The first option is to drop the S-bit I propose and have sequence numbers be 16 bits always. I'd be sad that we lost the small optimization, but that isn't the end of the world.

Perhaps a better option is to drop the second epoch bit. This seems like a bad idea because you potentially have multiple epochs inbound to a server during a 0-RTT handshake. In that case, you have to distinguish between ClientHello (001 or 0011 would work for that), 0-RTT (epoch 1), Handshake (epoch 2), and the ultimate Application Data (epoch 3). If you only have one bit of epoch, then 1 and 3 are indistinguishable.

However, if you look at the way we handle 0-RTT in stacks, it might be OK to allow those late-arriving 0-RTT records to be dropped. For instance, NSS processes 0-RTT and handshake linearly. We don't read the Finished until we have the EndOfEarlyData, and as soon as we process the EOED, we stop accepting new 0-RTT. Part of the reason for this is that once we report handshake success, we don't provide any other signal to an application about the data it receives. So, for NSS, dropping 0-RTT when 1-RTT is available wouldn't change anything for us.
------
Quote everything in the text on epoch bits from "Perhaps a better" down to "3 are indistinguishable.".
------
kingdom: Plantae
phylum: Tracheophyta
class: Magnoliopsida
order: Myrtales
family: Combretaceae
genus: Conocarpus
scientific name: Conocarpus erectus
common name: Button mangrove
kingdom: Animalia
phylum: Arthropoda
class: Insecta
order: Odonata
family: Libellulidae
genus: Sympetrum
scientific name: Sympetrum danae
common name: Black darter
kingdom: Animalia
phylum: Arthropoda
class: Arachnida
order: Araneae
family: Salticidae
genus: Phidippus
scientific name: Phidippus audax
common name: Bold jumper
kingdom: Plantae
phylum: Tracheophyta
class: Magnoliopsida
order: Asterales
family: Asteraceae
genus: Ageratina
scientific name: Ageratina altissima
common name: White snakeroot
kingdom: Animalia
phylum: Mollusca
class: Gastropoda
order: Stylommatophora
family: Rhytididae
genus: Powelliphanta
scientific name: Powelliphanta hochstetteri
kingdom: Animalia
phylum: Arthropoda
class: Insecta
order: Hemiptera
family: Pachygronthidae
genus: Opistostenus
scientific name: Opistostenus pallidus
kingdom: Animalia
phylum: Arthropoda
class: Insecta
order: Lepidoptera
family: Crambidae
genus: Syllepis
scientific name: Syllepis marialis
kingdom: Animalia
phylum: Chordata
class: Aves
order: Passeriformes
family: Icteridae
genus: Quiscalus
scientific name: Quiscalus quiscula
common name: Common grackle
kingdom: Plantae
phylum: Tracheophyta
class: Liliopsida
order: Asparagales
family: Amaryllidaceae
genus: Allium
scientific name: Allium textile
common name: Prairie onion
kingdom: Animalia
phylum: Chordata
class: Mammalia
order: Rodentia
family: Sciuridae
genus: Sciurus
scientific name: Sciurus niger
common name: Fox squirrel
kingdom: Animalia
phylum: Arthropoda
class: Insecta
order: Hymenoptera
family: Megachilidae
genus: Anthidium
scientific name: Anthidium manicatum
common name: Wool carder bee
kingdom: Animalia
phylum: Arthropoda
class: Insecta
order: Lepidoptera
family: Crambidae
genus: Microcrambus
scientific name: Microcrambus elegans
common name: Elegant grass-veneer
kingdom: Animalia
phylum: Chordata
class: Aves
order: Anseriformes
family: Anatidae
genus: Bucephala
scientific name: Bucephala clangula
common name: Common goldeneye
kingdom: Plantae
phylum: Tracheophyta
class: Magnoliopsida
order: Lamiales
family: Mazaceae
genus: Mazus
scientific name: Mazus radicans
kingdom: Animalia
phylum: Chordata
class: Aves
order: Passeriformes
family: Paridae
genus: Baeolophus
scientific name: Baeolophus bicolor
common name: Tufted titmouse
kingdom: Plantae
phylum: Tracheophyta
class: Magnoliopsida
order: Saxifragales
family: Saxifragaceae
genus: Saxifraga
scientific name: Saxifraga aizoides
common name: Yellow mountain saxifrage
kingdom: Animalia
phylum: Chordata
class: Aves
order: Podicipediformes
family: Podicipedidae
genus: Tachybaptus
------
**Exercise output**
Perhaps a better option is to drop the second epoch bit. This seems like a bad idea because you potentially have multiple epochs inbound to a server during a 0-RTT handshake. In that case, you have to distinguish between ClientHello (001 or 0011 would work for that), 0-RTT (epoch 1), Handshake (epoch 2), and the ultimate Application Data (epoch 3). If you only have one bit of epoch, then 1 and 3 are indistinguishable.